Im Förderschwerpunkt "Klebstoffe und Bindemittel" wurde u. a. auch der Fokus auf die Holz- und Holzwerkstoffindustrie gelegt. Hier sind aufgrund der sich zukünftig ändernden Rohstoffsituation mit einem steigenden Laubholz- und einem zurückgehenden Nadelholzanteil sowie der weiter geforderten Reduzierung von Emissionen (Formaldehyd und VOC) neue, technisch und wirtschaftlich konkurrenzfähige, umwelt- und gesundheitlich unbedenkliche Bindemittel und Klebstoffe notwendig. Dies wird von verschiedenen Projektkonsortien untersucht:

  • Verbundvorhaben: Holzfurnierprepregs mit anteilig-biobasiertem Bindemittel (22026014, 22005915, 22006015, 22006115, 22006215, 22006315)
  • Verbundvorhaben: Transglutaminase-quervernetzte Proteine als Bindemittel für Holzwerkstoffe (22025814, 22005315)
  • Entwicklung materialadaptierter Klebstoffsysteme zur Verwendung in keilgezinkten und flächenverklebten Vollholzwerkstoffen aus unbehandelten und modifizierten einheimischen Laubhölzern (22027114)
  • Entwicklung von innovativen Bindemitteln auf Basis von Aminosilan / Aminoplast zur Herstellung von Holzwerkstoffen (22018814)
  • Verbundvorhaben: Einfluss der Abbauprodukte des Holzes bei der Herstellung von mitteldichten Faserplatten (MDF) auf nachgelagerte Veredelungsprozesse mit emissionsarmen und ökologische vorteilhaften Klebstoffen (22026714, 22002316)
  • Verbundvorhaben: Serienreife Entwicklung eines beheizbaren Verbundwerkstoffes durch Funktionalisierung einer Bindemittelschicht bei der Fertigung klassischer Holzwerkstoffe (22026614, 22005115, 22005215)

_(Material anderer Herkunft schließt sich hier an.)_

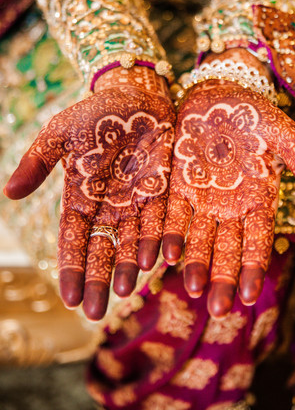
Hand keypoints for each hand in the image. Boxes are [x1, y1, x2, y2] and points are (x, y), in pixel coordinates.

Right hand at [4, 67, 174, 319]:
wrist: (136, 95)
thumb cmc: (95, 113)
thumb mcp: (59, 134)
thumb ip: (37, 163)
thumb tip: (9, 195)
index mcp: (80, 197)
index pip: (73, 241)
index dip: (71, 269)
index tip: (70, 298)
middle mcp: (109, 206)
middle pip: (103, 250)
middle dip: (99, 281)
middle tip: (97, 314)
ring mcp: (137, 201)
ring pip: (132, 242)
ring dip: (129, 267)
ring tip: (126, 291)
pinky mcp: (164, 191)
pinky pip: (162, 221)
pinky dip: (160, 240)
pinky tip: (158, 259)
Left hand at [162, 72, 294, 317]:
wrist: (218, 92)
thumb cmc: (256, 115)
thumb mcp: (285, 135)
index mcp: (258, 200)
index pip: (258, 243)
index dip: (254, 269)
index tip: (251, 297)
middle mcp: (229, 208)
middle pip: (226, 250)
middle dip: (221, 278)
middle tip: (217, 308)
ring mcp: (201, 199)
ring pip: (197, 239)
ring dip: (193, 263)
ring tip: (189, 286)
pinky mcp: (176, 186)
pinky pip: (171, 215)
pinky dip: (167, 235)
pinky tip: (160, 255)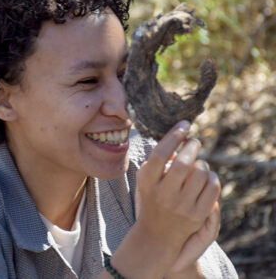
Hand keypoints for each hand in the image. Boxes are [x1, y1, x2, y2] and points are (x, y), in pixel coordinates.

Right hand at [108, 121, 220, 278]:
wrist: (157, 234)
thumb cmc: (152, 199)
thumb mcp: (146, 180)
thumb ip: (158, 159)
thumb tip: (177, 138)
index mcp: (148, 183)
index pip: (160, 153)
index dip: (174, 135)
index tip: (184, 124)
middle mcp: (164, 195)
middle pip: (184, 162)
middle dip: (192, 146)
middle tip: (194, 142)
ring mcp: (182, 206)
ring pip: (201, 172)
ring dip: (202, 163)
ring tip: (198, 164)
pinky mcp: (198, 215)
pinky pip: (213, 186)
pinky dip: (211, 177)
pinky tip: (205, 178)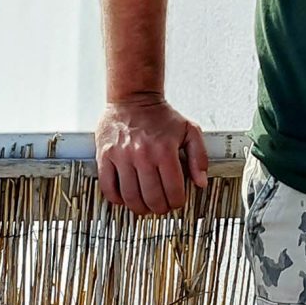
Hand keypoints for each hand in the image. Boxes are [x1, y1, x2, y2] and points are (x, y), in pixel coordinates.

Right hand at [95, 93, 208, 215]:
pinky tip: (124, 197)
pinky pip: (108, 187)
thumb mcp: (189, 130)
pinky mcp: (105, 155)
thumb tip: (200, 182)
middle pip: (152, 198)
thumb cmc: (160, 115)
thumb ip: (199, 156)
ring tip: (144, 205)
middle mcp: (143, 155)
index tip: (175, 202)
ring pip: (131, 197)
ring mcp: (122, 156)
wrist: (133, 96)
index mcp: (165, 150)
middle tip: (160, 206)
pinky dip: (117, 199)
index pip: (173, 191)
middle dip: (160, 208)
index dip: (177, 202)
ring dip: (140, 208)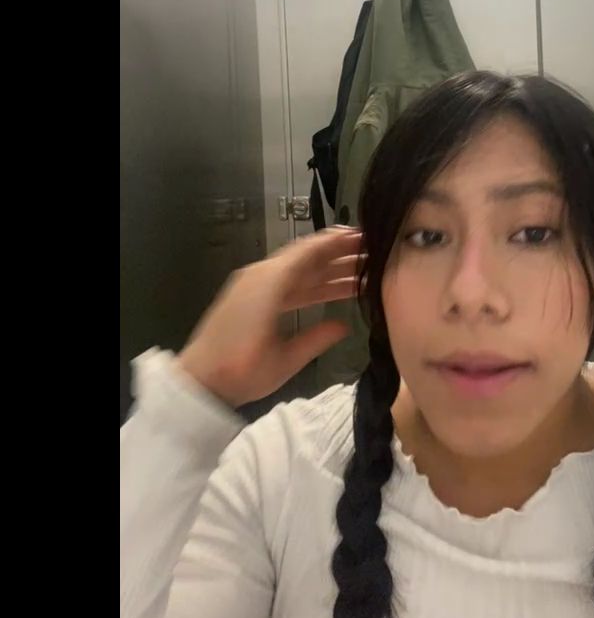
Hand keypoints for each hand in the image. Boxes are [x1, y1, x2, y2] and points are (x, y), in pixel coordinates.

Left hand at [177, 228, 362, 406]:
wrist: (199, 382)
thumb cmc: (241, 371)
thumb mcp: (284, 360)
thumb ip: (316, 339)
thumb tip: (343, 326)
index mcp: (269, 283)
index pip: (309, 251)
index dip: (337, 242)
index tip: (364, 235)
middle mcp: (262, 276)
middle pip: (306, 258)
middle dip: (339, 254)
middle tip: (371, 251)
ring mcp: (255, 286)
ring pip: (300, 271)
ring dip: (329, 270)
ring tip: (362, 271)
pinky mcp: (252, 299)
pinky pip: (289, 282)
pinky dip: (312, 283)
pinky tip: (334, 290)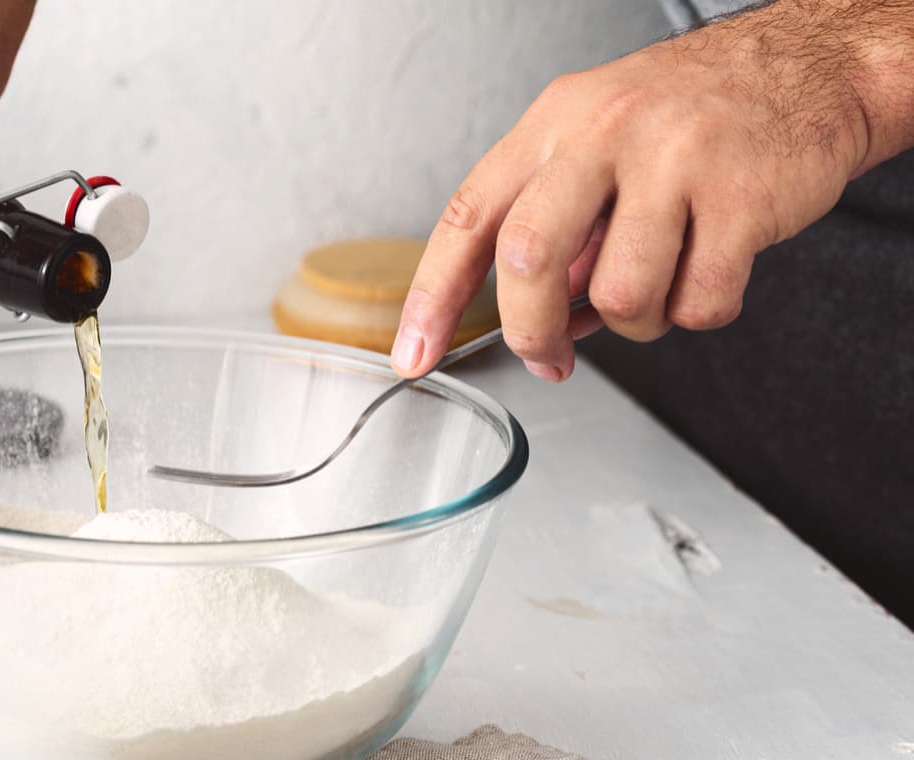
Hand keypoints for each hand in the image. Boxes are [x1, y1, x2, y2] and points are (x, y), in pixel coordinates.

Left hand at [391, 0, 901, 381]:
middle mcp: (605, 135)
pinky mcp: (742, 199)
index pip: (468, 217)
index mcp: (554, 122)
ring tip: (658, 284)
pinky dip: (700, 311)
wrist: (808, 69)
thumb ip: (553, 219)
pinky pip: (699, 302)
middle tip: (547, 355)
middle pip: (530, 259)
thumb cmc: (691, 113)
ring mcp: (675, 163)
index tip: (414, 353)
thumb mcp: (597, 137)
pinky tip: (708, 271)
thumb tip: (528, 319)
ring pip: (620, 297)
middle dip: (531, 329)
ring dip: (634, 321)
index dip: (432, 296)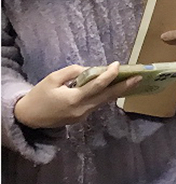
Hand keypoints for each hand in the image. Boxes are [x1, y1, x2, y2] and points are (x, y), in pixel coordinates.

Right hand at [14, 62, 141, 129]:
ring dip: (118, 91)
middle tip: (139, 77)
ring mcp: (83, 115)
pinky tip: (114, 88)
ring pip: (104, 101)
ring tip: (132, 81)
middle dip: (124, 87)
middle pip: (107, 97)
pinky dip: (106, 95)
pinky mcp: (82, 117)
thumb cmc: (39, 96)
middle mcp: (82, 109)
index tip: (117, 64)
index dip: (109, 75)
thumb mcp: (52, 79)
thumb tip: (89, 70)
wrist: (29, 118)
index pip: (97, 86)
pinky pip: (97, 104)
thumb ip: (72, 72)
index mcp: (73, 99)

Ein interessantes Anwendungsgebiet für Klebstoffe ist die Medizin. Im Verbundvorhaben "DextriPlast" entwickeln die Partner durch Modifizierung von Stärke einen mehrlagigen medizinischen Wundverband ("Pflaster"). Hierbei basiert nicht nur der Klebstoff auf Stärke, sondern auch die extrudierten Folien. Das Ziel ist ein Wundverband, der hautverträglich und gut ablösbar ("low-trauma") ist.

  • Verbundvorhaben: Entwicklung von biogenen Schmelzklebesystemen für medizinische Anwendungen (22027414, 22005415, 22022515)

Die Berührungspunkte mit Klebstoffen und Bindemitteln sind vielfältig. Laut Branchenverband stehen rund 50 % der in Deutschland produzierten Waren und Baudienstleistungen mit Klebstoffen in Verbindung. Wo nachwachsende Rohstoffe eine Rolle spielen oder spielen könnten, lässt sich abschließend in der Übersicht der aktuell geförderten Projekte des BMEL erkennen.